Agguati, vendette, regolamenti di conti, lezioni mafiose macchiate di sangue. Tra gli anni 80 e 90 bastava poco per diventare un bersaglio da eliminare. Giuseppe Maria Di Giacomo è stato tra i killer più spietati della mafia catanese. Uccideva per motivi futili e abbietti. Ha ordinato anche l’omicidio dell’indimenticabile avvocato Serafino Famà.
Negli anni ha confessato decine di delitti. Per un periodo boss di vertice dei Laudani, Giuseppe Di Giacomo è finito alla sbarra per altri quattro omicidi.
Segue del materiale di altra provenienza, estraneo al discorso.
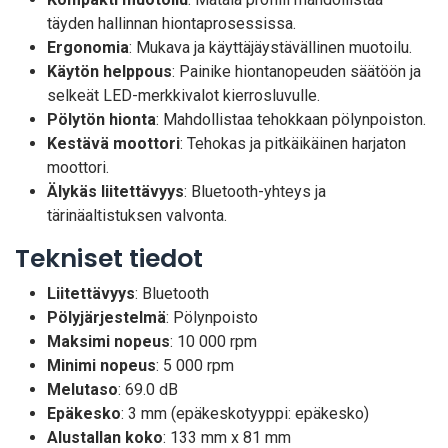
täyden hallinnan hiontaprosessissa.
Ergonomia
: Mukava ja käyttäjäystävällinen muotoilu.
Käytön helppous
: Painike hiontanopeuden säätöön ja
selkeät LED-merkkivalot kierrosluvulle.
Pölytön hionta
: Mahdollistaa tehokkaan pölynpoiston.
Kestävä moottori
: Tehokas ja pitkäikäinen harjaton
moottori.
Älykäs liitettävyys
: Bluetooth-yhteys ja
tärinäaltistuksen valvonta.
Tekniset tiedot
Liitettävyys
: Bluetooth
Pölyjärjestelmä
: Pölynpoisto
Maksimi nopeus
: 10 000 rpm
Minimi nopeus
: 5 000 rpm
Melutaso
: 69.0 dB
Epäkesko
: 3 mm (epäkeskotyyppi: epäkesko)
Alustallan koko
: 133 mm x 81 mm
Il pentito è stato accusato dalla pm Antonella Barrera (che ha chiesto 12 anni e 8 mesi) dei delitti di Italo Benito Quinzio avvenuto nel 1992, di Filippo Trivetti commesso l’estate del 1993, di Salvatore Pappalardo e di Salvatore Castorina, entrambi ammazzati nel 1987.
Il gup Oscar Biondi lo ha condannato a 10 anni di reclusione. Sulla pena bisogna considerare il rito abbreviato e la sua posizione processuale di collaboratore.
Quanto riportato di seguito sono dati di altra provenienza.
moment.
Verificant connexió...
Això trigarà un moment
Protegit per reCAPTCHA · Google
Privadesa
Il pentito killer è stato anche condannato al risarcimento del danno a favore delle parti civili costituite da liquidarsi in sede civile. “La famiglia del Castorina – parte civile nel procedimento – esprime soddisfazione per una sentenza che, sebbene arrivi dopo oltre trent’anni dai fatti, riconosce che il Castorina Salvatore e’ stato una vittima di mafia”, commenta l’avvocato Gian Marco Gulizia.